WORK TO COMPLETE
Could you transcribe the whole listing, keeping every line exactly the same?

EXTRACTED DATA
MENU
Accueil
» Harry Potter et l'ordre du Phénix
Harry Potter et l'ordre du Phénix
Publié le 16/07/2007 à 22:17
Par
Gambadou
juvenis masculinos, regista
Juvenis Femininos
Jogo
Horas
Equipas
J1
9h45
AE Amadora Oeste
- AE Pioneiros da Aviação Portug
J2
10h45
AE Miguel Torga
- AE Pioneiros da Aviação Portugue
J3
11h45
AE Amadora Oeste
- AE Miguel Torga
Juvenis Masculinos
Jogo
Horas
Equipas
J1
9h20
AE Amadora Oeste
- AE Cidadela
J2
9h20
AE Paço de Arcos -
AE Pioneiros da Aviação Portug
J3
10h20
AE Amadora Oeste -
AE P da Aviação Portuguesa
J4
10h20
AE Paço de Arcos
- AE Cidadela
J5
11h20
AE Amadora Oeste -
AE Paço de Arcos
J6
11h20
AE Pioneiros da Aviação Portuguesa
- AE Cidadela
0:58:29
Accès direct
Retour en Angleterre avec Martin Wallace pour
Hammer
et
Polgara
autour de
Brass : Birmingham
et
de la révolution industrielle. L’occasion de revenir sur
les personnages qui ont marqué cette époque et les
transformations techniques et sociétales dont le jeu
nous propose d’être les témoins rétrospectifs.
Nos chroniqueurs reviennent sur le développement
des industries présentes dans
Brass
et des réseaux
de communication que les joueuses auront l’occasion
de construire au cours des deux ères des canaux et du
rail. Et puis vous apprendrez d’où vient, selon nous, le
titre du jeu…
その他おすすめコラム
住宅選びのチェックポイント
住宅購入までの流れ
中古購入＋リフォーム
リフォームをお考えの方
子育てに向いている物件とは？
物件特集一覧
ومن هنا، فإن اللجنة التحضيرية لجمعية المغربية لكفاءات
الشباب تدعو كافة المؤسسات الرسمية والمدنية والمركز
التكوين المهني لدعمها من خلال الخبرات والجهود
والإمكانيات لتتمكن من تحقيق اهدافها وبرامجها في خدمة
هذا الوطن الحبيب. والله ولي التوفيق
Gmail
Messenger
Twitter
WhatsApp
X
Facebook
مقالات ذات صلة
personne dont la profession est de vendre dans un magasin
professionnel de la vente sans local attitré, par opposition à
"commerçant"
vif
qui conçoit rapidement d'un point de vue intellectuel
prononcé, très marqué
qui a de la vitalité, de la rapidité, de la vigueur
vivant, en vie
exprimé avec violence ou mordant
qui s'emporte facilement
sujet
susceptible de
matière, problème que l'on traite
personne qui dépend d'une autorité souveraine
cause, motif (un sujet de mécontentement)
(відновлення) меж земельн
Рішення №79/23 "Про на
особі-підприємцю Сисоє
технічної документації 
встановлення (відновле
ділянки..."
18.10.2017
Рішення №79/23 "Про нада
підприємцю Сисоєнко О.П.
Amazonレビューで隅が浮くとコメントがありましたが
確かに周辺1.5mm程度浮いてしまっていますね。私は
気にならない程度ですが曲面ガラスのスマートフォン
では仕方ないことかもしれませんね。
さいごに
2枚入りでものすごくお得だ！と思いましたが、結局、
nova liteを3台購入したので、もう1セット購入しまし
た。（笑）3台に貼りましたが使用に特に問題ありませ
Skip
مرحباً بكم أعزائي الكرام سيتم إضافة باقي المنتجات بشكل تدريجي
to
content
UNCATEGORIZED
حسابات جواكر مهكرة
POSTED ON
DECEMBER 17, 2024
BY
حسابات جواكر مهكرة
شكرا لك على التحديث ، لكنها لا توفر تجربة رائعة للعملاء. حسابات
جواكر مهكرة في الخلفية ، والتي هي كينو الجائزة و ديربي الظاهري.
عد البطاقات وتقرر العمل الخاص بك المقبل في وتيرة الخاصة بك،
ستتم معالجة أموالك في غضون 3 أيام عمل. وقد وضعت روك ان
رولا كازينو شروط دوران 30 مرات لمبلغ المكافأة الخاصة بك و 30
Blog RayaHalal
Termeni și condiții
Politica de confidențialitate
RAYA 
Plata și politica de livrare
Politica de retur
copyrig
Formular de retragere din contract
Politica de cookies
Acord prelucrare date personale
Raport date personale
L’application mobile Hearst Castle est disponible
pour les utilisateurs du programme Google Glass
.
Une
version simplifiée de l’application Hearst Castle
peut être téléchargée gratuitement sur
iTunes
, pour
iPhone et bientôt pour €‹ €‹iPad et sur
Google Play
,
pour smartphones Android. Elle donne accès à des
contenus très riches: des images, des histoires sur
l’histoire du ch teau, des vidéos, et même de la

FINAL ANSWER
MENU
Accueil
» Harry Potter et l'ordre du Phénix
Harry Potter et l'ordre du Phénix
Publié le 16/07/2007 à 22:17
Par
Gambadou
juvenis masculinos, regista
Juvenis Femininos
Jogo
Horas
Equipas
J1
9h45
AE Amadora Oeste
- AE Pioneiros da Aviação Portug
J2
10h45
AE Miguel Torga
- AE Pioneiros da Aviação Portugue
J3
11h45
AE Amadora Oeste
- AE Miguel Torga
Juvenis Masculinos
Jogo
Horas
Equipas
J1
9h20
AE Amadora Oeste
- AE Cidadela
J2
9h20
AE Paço de Arcos -
AE Pioneiros da Aviação Portug
J3
10h20
AE Amadora Oeste -
AE P da Aviação Portuguesa
J4
10h20
AE Paço de Arcos
- AE Cidadela
J5
11h20
AE Amadora Oeste -
AE Paço de Arcos
J6
11h20
AE Pioneiros da Aviação Portuguesa
- AE Cidadela
0:58:29
Accès direct
Retour en Angleterre avec Martin Wallace pour
Hammer
et
Polgara
autour de
Brass : Birmingham
et
de la révolution industrielle. L’occasion de revenir sur
les personnages qui ont marqué cette époque et les
transformations techniques et sociétales dont le jeu
nous propose d’être les témoins rétrospectifs.
Nos chroniqueurs reviennent sur le développement
des industries présentes dans
Brass
et des réseaux
de communication que les joueuses auront l’occasion
de construire au cours des deux ères des canaux et du
rail. Et puis vous apprendrez d’où vient, selon nous, le
titre du jeu…
その他おすすめコラム
住宅選びのチェックポイント
住宅購入までの流れ
中古購入＋リフォーム
リフォームをお考えの方
子育てに向いている物件とは？
物件特集一覧
ومن هنا، فإن اللجنة التحضيرية لجمعية المغربية لكفاءات
الشباب تدعو كافة المؤسسات الرسمية والمدنية والمركز
التكوين المهني لدعمها من خلال الخبرات والجهود
والإمكانيات لتتمكن من تحقيق اهدافها وبرامجها في خدمة
هذا الوطن الحبيب. والله ولي التوفيق
Gmail
Messenger
Twitter
WhatsApp
X
Facebook
مقالات ذات صلة
personne dont la profession est de vendre dans un magasin
professionnel de la vente sans local attitré, par opposition à
"commerçant"
vif
qui conçoit rapidement d'un point de vue intellectuel
prononcé, très marqué
qui a de la vitalité, de la rapidité, de la vigueur
vivant, en vie
exprimé avec violence ou mordant
qui s'emporte facilement
sujet
susceptible de
matière, problème que l'on traite
personne qui dépend d'une autorité souveraine
cause, motif (un sujet de mécontentement)
(відновлення) меж земельн
Рішення №79/23 "Про на
особі-підприємцю Сисоє
технічної документації 
встановлення (відновле
ділянки..."
18.10.2017
Рішення №79/23 "Про нада
підприємцю Сисоєнко О.П.
Amazonレビューで隅が浮くとコメントがありましたが
確かに周辺1.5mm程度浮いてしまっていますね。私は
気にならない程度ですが曲面ガラスのスマートフォン
では仕方ないことかもしれませんね。
さいごに
2枚入りでものすごくお得だ！と思いましたが、結局、
nova liteを3台購入したので、もう1セット購入しまし
た。（笑）3台に貼りましたが使用に特に問題ありませ
Skip
مرحباً بكم أعزائي الكرام سيتم إضافة باقي المنتجات بشكل تدريجي
to
content
UNCATEGORIZED
حسابات جواكر مهكرة
POSTED ON
DECEMBER 17, 2024
BY
حسابات جواكر مهكرة
شكرا لك على التحديث ، لكنها لا توفر تجربة رائعة للعملاء. حسابات
جواكر مهكرة في الخلفية ، والتي هي كينو الجائزة و ديربي الظاهري.
عد البطاقات وتقرر العمل الخاص بك المقبل في وتيرة الخاصة بك،
ستتم معالجة أموالك في غضون 3 أيام عمل. وقد وضعت روك ان
رولا كازينو شروط دوران 30 مرات لمبلغ المكافأة الخاصة بك و 30
Blog RayaHalal
Termeni și condiții
Politica de confidențialitate
RAYA 
Plata și politica de livrare
Politica de retur
copyrig
Formular de retragere din contract
Politica de cookies
Acord prelucrare date personale
Raport date personale
L’application mobile Hearst Castle est disponible
pour les utilisateurs du programme Google Glass
.
Une
version simplifiée de l’application Hearst Castle
peut être téléchargée gratuitement sur
iTunes
, pour
iPhone et bientôt pour €‹ €‹iPad et sur
Google Play
,
pour smartphones Android. Elle donne accès à des
contenus très riches: des images, des histoires sur
l’histoire du ch teau, des vidéos, et même de la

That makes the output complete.